Beim Schwimmen ging es auch direkt los mit einem gut anstrengenden und langen Programm, wo ich einige Krämpfe in Wade und Oberschenkeln wegschwimmen musste. Ging schon, aber war ungewohnt anstrengend für mich als jemand der Schwimmen liebt. Tag 2 war geschafft und ich fühlte mich ziemlich gerädert. Annika sagte mir zwar, dass der erste Trainingstag wohl der schlimmste sein würde, aber ich war mir da nicht so sicher und stellte mich mental schon einmal auf schlimmen Muskelkater ein.

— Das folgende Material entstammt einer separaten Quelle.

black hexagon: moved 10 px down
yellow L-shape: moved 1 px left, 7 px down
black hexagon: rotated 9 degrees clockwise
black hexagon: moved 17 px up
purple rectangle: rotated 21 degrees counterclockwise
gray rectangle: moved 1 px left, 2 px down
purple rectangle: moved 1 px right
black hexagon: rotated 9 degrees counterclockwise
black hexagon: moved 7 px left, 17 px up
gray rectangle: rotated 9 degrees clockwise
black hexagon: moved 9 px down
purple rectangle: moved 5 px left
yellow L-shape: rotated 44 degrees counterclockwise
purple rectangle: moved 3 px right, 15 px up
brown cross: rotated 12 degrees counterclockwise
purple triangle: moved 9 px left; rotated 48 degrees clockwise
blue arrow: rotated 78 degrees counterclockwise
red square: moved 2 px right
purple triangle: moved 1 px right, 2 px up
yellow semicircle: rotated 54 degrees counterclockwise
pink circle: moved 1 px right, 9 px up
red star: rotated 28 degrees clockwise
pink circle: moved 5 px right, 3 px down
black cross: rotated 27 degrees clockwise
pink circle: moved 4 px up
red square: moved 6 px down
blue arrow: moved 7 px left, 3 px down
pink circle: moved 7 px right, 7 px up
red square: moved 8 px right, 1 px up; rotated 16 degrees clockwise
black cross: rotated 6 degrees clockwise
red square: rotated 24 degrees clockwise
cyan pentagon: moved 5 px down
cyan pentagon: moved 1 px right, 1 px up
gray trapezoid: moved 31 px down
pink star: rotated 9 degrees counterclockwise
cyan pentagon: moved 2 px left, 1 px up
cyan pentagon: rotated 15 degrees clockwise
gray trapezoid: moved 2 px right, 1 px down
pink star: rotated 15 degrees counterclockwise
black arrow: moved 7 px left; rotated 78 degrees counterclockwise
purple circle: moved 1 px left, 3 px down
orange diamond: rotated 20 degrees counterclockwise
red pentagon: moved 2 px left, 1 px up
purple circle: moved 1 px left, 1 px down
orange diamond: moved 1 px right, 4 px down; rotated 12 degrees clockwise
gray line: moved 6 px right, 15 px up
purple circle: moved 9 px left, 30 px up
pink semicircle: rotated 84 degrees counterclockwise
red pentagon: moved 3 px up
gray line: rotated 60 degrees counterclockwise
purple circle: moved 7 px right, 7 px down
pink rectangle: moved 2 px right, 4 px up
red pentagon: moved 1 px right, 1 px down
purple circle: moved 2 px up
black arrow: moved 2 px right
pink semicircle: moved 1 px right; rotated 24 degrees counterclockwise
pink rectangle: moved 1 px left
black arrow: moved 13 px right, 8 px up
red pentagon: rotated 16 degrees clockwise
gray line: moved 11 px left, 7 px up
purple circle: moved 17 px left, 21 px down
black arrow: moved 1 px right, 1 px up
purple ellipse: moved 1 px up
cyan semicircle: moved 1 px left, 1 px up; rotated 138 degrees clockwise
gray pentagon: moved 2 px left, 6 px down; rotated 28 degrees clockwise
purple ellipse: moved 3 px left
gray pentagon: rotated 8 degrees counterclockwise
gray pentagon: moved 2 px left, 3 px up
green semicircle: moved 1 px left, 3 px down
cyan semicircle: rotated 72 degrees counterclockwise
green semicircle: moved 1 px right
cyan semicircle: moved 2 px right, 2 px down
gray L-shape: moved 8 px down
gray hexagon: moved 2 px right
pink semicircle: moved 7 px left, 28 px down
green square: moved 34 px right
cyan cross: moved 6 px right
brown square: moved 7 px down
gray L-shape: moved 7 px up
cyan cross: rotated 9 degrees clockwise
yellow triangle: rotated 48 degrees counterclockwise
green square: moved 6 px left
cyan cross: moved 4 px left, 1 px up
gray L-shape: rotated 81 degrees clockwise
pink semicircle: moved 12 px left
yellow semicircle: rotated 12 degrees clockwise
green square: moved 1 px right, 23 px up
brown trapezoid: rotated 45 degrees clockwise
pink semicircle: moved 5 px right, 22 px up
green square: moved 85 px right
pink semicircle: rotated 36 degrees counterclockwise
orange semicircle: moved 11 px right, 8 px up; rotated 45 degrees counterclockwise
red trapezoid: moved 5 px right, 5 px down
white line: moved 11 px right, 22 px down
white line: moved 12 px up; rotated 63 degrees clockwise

Zu meiner Überraschung hielt es sich am nächsten Tag aber in Grenzen und ich fuhr mit Rudi und Robert die 100km Radausfahrt über Verucchio nach San Marino.
https://de.wikipedia.org/wiki/Verucchio
https://de.wikipedia.org/wiki/San_Marino

Die Straßen blieben weiterhin schlecht, aber die Pannen wurden weniger. Weniger ja, aber ganz blieben sie nicht aus. Wie sollte es auch anders sein, nachdem wir bei Ana vorne schon 2 Schläuche und den Mantel gewechselt hatten, hatte sie nun kurz nach der ersten Kaffeepause hinten einen Platten. Aber kein Problem, wir waren routiniert und mit geballter Monkey Power wurde auch dieser Schlauch gewechselt. Nach der kleinen Pause ging es dann die Berge rauf und 18% Steigung merkte ich schon sehr im Oberschenkel. Aber egal, die Motivation war hoch und die Muskeln noch frisch. Oben angekommen gab es einen weiteren Kaffee und einige Fotos, um die Momente festzuhalten. Zurück ging es auch schneller als gedacht und im Hotel angekommen war es schon Zeit zu Schwimmen. Zum Schwimmen war ich hoch motiviert, aber meine Muskeln spürte ich deutlich von der Radausfahrt. Man merkte bei allen eine gewisse Erschöpfung und so waren es auch nur ca. 2.500m die geschwommen wurden. Ob Absicht oder nicht, danke für das Erbarmen an die Trainer! Vor allem mit Blick auf die geplanten 5.500m am Donnerstag war es dann auch ganz gut so. Am Dienstag stand dann das Duathlon-Training an. Ich war extrem gespannt, aber wusste nicht, wie es laufen würde, da ich beim Laufen immer die größten Schwierigkeiten habe. Nützt ja nichts und los ging es. Nach dem ersten Aufwärmen, das sich schon ziemlich anstrengend anfühlte, ging es mit dem Koppeltraining los und was soll ich sagen, es fühlte sich gut an. Überraschend gut! Ich konnte es kaum glauben und anstrengend war es auch, aber ich war auch wirklich schnell für meine Verhältnisse. Ganze drei Durchgänge später war ich ziemlich fertig, aber auch ziemlich glücklich über meine Leistung.
Zurück im Hotel wurde dann direkt ausgerollt und gegessen, damit das Schwimmtraining gut funktionieren konnte. 4.400m und nach dem Koppeltraining natürlich direkt gestartet mit Beinstaffel und Flossenprogramm. Danke Annika! Die Woche über habe ich die Schwimmpläne von Annika wirklich hassen und lieben gelernt. Und bin jetzt am Ende schon fast traurig, dass es nach dem Trainingslager wieder ruhiger wird. Glücklicherweise hatte ich mit den Flossen beim Programm nur kurz mit Krämpfen zu kämpfen, sodass wir dann direkt mit den Steigerungseinheiten weitermachen konnten. Tendenziell bin ich im Vergleich zu den anderen Sportarten vom Schwimmen eher wenig erschöpft, aber ich sage euch, das war anstrengend! Dennoch alles kein Problem -
Mittwoch war unser Ruhetag. Gestartet wurde der Tag mit einer großartigen Yoga-Session von Alex und der Technikanalyse beim Schwimmen. Danach rief der Mittagsschlaf und am Pool konnte man auch super lesen.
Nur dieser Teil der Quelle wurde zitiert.